▸ WAS ZU TUN IST
**A.** Welche Farbe hat laut dem Auszug über die Mikrofone X1 USB und X1 T die LED, die im Inneren des X1 USB aufleuchtet, sobald es an einen Rechner angeschlossen ist?
**B.** Gib aus dem Auszug über die Mikrofone X1 USB und X1 T den Abschnitt von „3-Pin XLR bei“ bis „und sogar iOS.“ wortgetreu wieder.

3-Pin XLR bei keinem der Mikros

Was das X1 ohne USB-Interface und ohne verbaute Röhrenstufe ausmacht, könnt ihr im Test des X1 Studio-Bundles nachlesen. Durch die besonderen Ausstattungen von X1 USB und X1 T findet man bei beiden Mikrofonen im Fuß keine mXLR-Buchse wie bei fast allen anderen Mikrofonen: Das Röhrenmikrofon muss schließlich erst noch mit einem Multipin-Kabel mit seinem Netzteil verbunden werden, von wo unter anderem die Röhre geheizt wird. Eine Fernumschaltung der Richtcharakteristik durch das Netzteil des X1 T gibt es übrigens nicht, wie alle X1 wird eine Nierenkapsel verwendet. Selbstredend kommt das X1 USB mit einer USB-B-Buchse für das 24Bit/192kHz-Interface im Fuß daher. An einen Rechner angeschlossen, leuchtet im Inneren des bus-powered Mikrofons eine blaue LED auf. USB 2.0 ist der Verbindungsstandard, das X1 USB unterstützt Mac, PC und sogar iOS.

Fotostrecke: 5 Bilder USB-B-Buchse im Fuß des X1 USB

Netzteile und Kopfhörerausgänge

Die Power Supply des Röhrenmikrofons ist spartanisch, denn das Hochpassfilter und das 10dB-Pad schaltet man am Mikrofon selbst, eine Patternumschaltung fällt aus genannten Gründen aus. Ein Multipin-Ein- und ein ein Dreipol-Ausgang sind gemeinsam mit den typischen Netzteilbestandteilen (IEC-Buchse, Schalter, Sicherung, Spannungswahschalter und Power-LED) die einzigen Elemente der kleinen Blechkiste. Wie schon beim X1, so sind auch beim T-Modell die Bedienelemente als Schiebeschalter im Metallkorpus ausgeführt. Die USB-Variante ist zusätzlich noch mit einem Drucktaster ausgestattet, welcher die Abhörlautstärke regelt: Schließlich sollte ein USB-Mikrofon auch ein Monitoring ermöglichen. Das tut es zwar, sogar auf dem latenzfreien analogen Weg, doch kann man über den seitlichen 3,5mm-Klinkenausgang ausschließlich das Mikrofonsignal hören. Will man also zu seinem Musikstück in der DAW Vocals singen, kann man das vergessen. Das finde ich ein bisschen dämlich. sE degradieren ihr X1 damit zum reinen Podcaster-Mikrofon und bescheren dem Mikrofon einen dicken Eintrag in der “Contra”-Liste dieses Tests.

▸ DATENSÄTZE
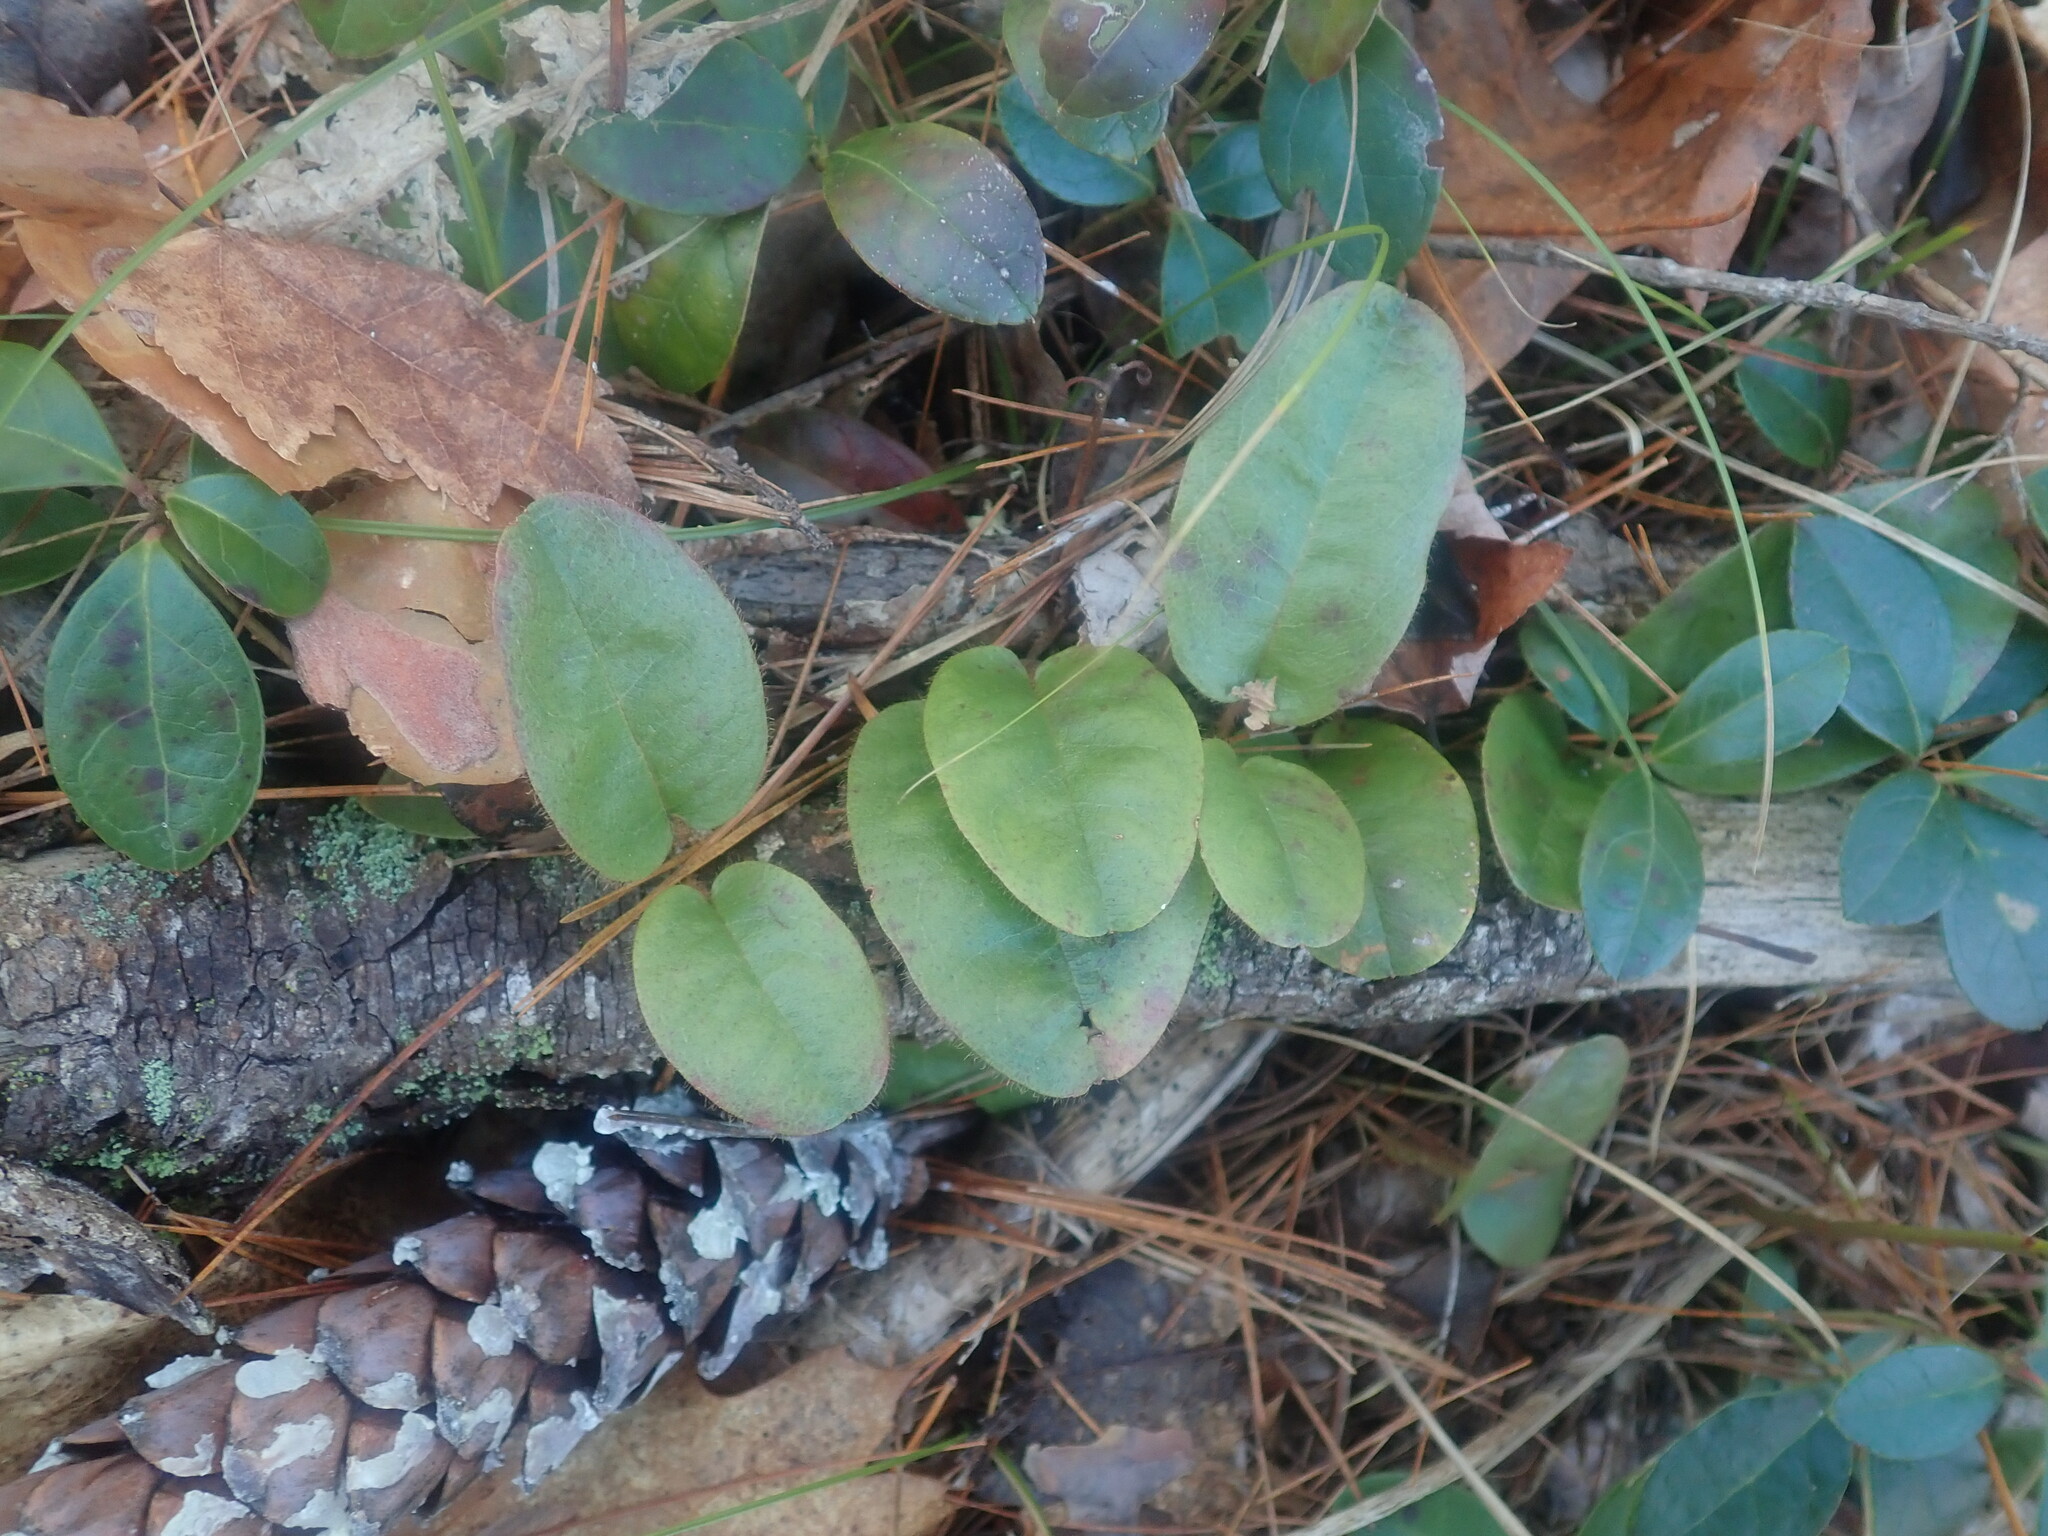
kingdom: Plantae
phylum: Tracheophyta
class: Magnoliopsida
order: Ericales
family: Ericaceae
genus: Epigaea
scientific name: Epigaea repens
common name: Gravelroot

▸ GELÖSTE AUFGABEN
**A.** Sie leuchtet blau.

**B.**
3-Pin XLR bei keinem der Mikros

Was das X1 ohne USB-Interface und ohne verbaute Röhrenstufe ausmacht, könnt ihr im Test des X1 Studio-Bundles nachlesen. Durch die besonderen Ausstattungen von X1 USB und X1 T findet man bei beiden Mikrofonen im Fuß keine mXLR-Buchse wie bei fast allen anderen Mikrofonen: Das Röhrenmikrofon muss schließlich erst noch mit einem Multipin-Kabel mit seinem Netzteil verbunden werden, von wo unter anderem die Röhre geheizt wird. Eine Fernumschaltung der Richtcharakteristik durch das Netzteil des X1 T gibt es übrigens nicht, wie alle X1 wird eine Nierenkapsel verwendet. Selbstredend kommt das X1 USB mit einer USB-B-Buchse für das 24Bit/192kHz-Interface im Fuß daher. An einen Rechner angeschlossen, leuchtet im Inneren des bus-powered Mikrofons eine blaue LED auf. USB 2.0 ist der Verbindungsstandard, das X1 USB unterstützt Mac, PC und sogar iOS.